--- WHAT YOU HAVE TO DO ---
Select the lines below containing the word "round".

--- DATA RECORDS ---
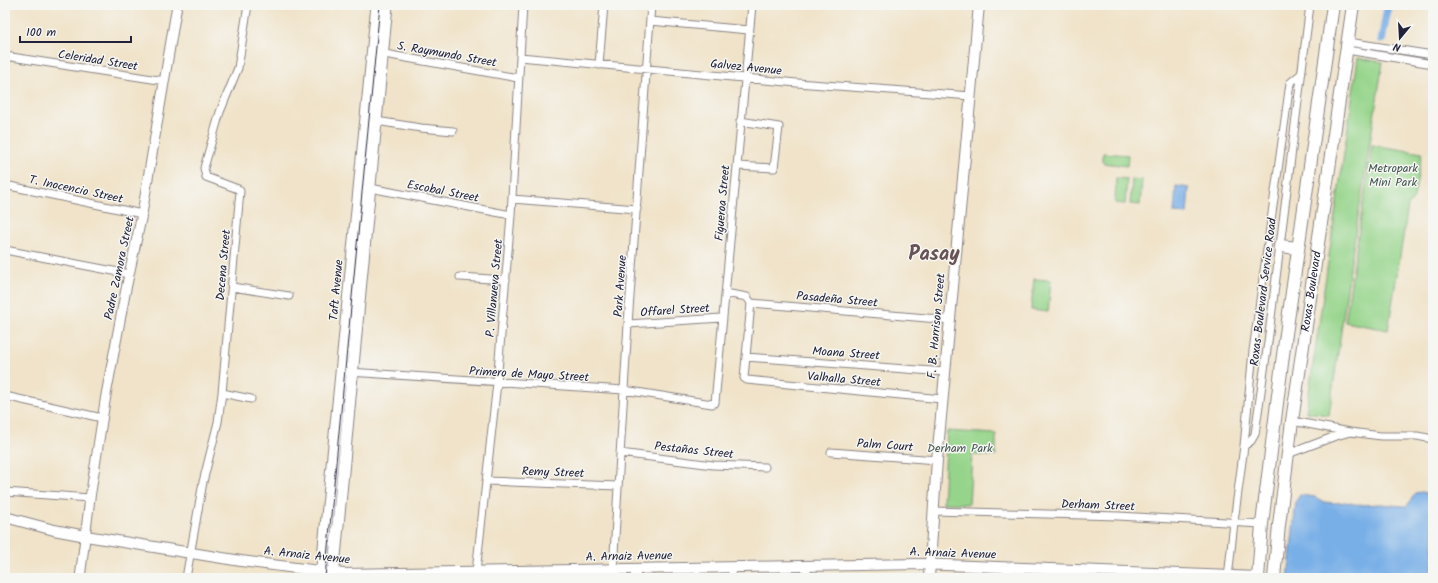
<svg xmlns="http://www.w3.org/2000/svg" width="1438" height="583" viewBox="0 0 1438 583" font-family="Kalam,sans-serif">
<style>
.green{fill:#95d48a;stroke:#5c7b62}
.water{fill:#78afe7;stroke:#4d6891}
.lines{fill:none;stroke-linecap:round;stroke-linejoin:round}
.canal{stroke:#78afe7;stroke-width:8}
.minor-casing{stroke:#898282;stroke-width:9}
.tertiary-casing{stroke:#898282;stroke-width:11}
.secondary-casing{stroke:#898282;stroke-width:12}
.primary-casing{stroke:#898282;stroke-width:13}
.trunk-casing{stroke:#898282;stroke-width:14}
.minor{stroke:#fff;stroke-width:7}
.tertiary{stroke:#fff;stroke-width:9}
.secondary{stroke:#fff;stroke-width:10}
.primary{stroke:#fff;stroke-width:11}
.trunk{stroke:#fff;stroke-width:12}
.tram{stroke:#22223b;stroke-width:1}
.labels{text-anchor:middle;stroke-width:3;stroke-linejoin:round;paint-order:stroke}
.street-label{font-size:12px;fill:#22223b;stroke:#f6f6f2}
.park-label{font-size:12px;fill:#445753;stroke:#f6f6f2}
.town-label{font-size:20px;font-weight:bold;fill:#675256;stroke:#f6f6f2}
</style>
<rect width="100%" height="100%" fill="#f6f6f2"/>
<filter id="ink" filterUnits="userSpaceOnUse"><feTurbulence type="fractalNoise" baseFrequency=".025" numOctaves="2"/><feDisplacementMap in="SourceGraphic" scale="8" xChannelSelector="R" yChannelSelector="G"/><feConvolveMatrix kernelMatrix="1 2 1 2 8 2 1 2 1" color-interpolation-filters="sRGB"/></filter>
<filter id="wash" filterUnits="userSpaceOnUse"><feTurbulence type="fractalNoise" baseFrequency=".012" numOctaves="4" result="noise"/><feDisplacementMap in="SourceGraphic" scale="16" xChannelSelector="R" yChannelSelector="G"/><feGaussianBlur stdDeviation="0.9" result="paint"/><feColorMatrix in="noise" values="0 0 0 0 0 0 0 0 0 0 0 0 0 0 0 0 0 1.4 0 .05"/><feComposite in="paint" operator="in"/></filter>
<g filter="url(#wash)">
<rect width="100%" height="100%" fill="#f0e3c9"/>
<path class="green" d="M1358,58l25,4 -30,186 -24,167 -23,-3z
M1372,145l50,8 -8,45 -6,8 -20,124 -43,-8z
M1103,153l25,2 -1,11 -24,-3z
M1116,178l11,1 -2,25 -10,-1z
M1132,179l10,1 -2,25 -10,-1z
M1034,279l17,1 -3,32 -17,-2z
M947,431l49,3v22l-24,-1 -3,49 -26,-1z"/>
<path class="water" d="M1176,186l13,2 -2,26 -13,-1z
M1422,492l11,2v84h-145l8,-77 4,-6 15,2 9,5 10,1 12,-1 13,3 21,-1 22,2h5l2,-3 6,-10z"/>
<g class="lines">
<path class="canal" d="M1382,39l6,-34"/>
</g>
</g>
<g filter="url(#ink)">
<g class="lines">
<g class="minor-casing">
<path id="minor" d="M650,21l99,9
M1348,42l85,13
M1347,50l86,14
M379,53l139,25
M5,56l160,25
M520,57l277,26 174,13
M599,65l5,-60
M376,121l45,7 32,3
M737,166l37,2 5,-41 -39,-6
M5,185l137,29
M370,188l141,27
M512,199l125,10
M5,250l124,24
M460,277l46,3
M232,287l57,9
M725,293l22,4 4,6
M751,303l-7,75 3,2 195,19
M751,303l199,17
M628,324l94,-6
M746,357l199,15
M349,372l275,18 88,14 3,-1 37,-398
M222,393l29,6
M5,396l97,22
M1292,421l58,11 31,4h36l16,3
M1244,446l7,-5 4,-7 13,-92 42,-337
M831,452l106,8
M620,453l93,12 52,2
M1288,454l45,-17 17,-5
M486,481l132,5
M5,492l85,6
M933,511l185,5 144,8
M732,567v11
M613,570l15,-246 23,-319
M476,572l21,-189 14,-168 12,-210
M186,578l17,-96 15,-60 4,-29 18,-202 -2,-2 -32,-12 -2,-9 16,-56 18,-44 10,-63
M807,578v-13
M1078,578l1,-8
M1228,578l6,-56 10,-76 9,-95 37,-268 11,-9"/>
</g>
<g class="tertiary-casing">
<path id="tertiary" d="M80,578l10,-80 16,-103 20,-106 16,-75 35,-209
M635,578l1,-9"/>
</g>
<g class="secondary-casing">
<path id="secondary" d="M5,517l49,13 32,6 155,25 102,13 577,-10 338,13
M929,578l8,-118 42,-455"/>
</g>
<g class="primary-casing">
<path id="primary" d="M321,578l56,-573
M333,578l54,-573"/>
</g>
<g class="trunk-casing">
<g id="trunk">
<path d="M1280,246l18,2"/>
<path d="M1258,578l4,-54 21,-169 50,-350"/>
<path id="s1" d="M1274,578l5,-53 13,-104 61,-416"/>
</g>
</g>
<use href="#minor" class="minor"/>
<use href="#tertiary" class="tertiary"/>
<use href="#secondary" class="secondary"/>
<use href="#primary" class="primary"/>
<use href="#trunk" class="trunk"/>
<path class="tram" d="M325,578l55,-573"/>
</g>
</g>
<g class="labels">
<g class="street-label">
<text transform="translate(447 54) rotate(10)" y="4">S. Raymundo Street</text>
<text transform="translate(98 60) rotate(9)" y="4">Celeridad Street</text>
<text transform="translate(746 67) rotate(6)" y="4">Galvez Avenue</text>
<text transform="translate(76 189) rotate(12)" y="4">T. Inocencio Street</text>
<text transform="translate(443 191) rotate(11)" y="4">Escobal Street</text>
<text transform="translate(722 203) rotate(-85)" y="4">Figueroa Street</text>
<text transform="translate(223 265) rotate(-85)" y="4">Decena Street</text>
<text transform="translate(119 268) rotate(-78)" y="4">Padre Zamora Street</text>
<text transform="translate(620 286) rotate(-86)" y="4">Park Avenue</text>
<text transform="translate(494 288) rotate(-85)" y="4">P. Villanueva Street</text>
<text transform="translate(336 290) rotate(-85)" y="4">Taft Avenue</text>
<text dy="4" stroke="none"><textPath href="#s1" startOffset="289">Roxas Boulevard</textPath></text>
<text transform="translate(1263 292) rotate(-83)" y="4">Roxas Boulevard Service Road</text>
<text transform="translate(837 299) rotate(5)" y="4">Pasadeña Street</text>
<text transform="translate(675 310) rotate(-4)" y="4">Offarel Street</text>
<text transform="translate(936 326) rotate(-85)" y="4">F. B. Harrison Street</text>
<text transform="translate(846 353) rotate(4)" y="4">Moana Street</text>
<text transform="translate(529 374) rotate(3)" y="4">Primero de Mayo Street</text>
<text transform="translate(844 379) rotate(5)" y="4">Valhalla Street</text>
<text transform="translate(885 445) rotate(4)" y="4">Palm Court</text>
<text transform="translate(694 450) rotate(6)" y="4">Pestañas Street</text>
<text transform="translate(553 472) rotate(2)" y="4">Remy Street</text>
<text transform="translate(1098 505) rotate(2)" y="4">Derham Street</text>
<text transform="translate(953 553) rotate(2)" y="4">A. Arnaiz Avenue</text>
<text transform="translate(307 555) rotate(6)" y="4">A. Arnaiz Avenue</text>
<text transform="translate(629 556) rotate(-1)" y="4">A. Arnaiz Avenue</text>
</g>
<g class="park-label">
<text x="1393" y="172">Metropark<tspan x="1393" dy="14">Mini Park</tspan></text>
<text x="960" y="452">Derham Park</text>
</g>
<g class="town-label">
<text x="934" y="260">Pasay</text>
</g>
</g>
<rect width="1438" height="583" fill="none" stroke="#f6f6f2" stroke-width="20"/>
<g transform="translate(1400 38) rotate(198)" stroke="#f6f6f2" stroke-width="3" paint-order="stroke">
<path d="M0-3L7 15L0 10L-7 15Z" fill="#22223b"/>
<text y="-6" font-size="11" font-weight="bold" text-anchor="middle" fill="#22223b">N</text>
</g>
<path d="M20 36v6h111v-6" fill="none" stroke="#22223b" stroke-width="2"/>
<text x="26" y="36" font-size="12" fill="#22223b" stroke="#f6f6f2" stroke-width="3" paint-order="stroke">100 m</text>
</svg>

--- RESPONSE ---
.lines{fill:none;stroke-linecap:round;stroke-linejoin:round}
.labels{text-anchor:middle;stroke-width:3;stroke-linejoin:round;paint-order:stroke}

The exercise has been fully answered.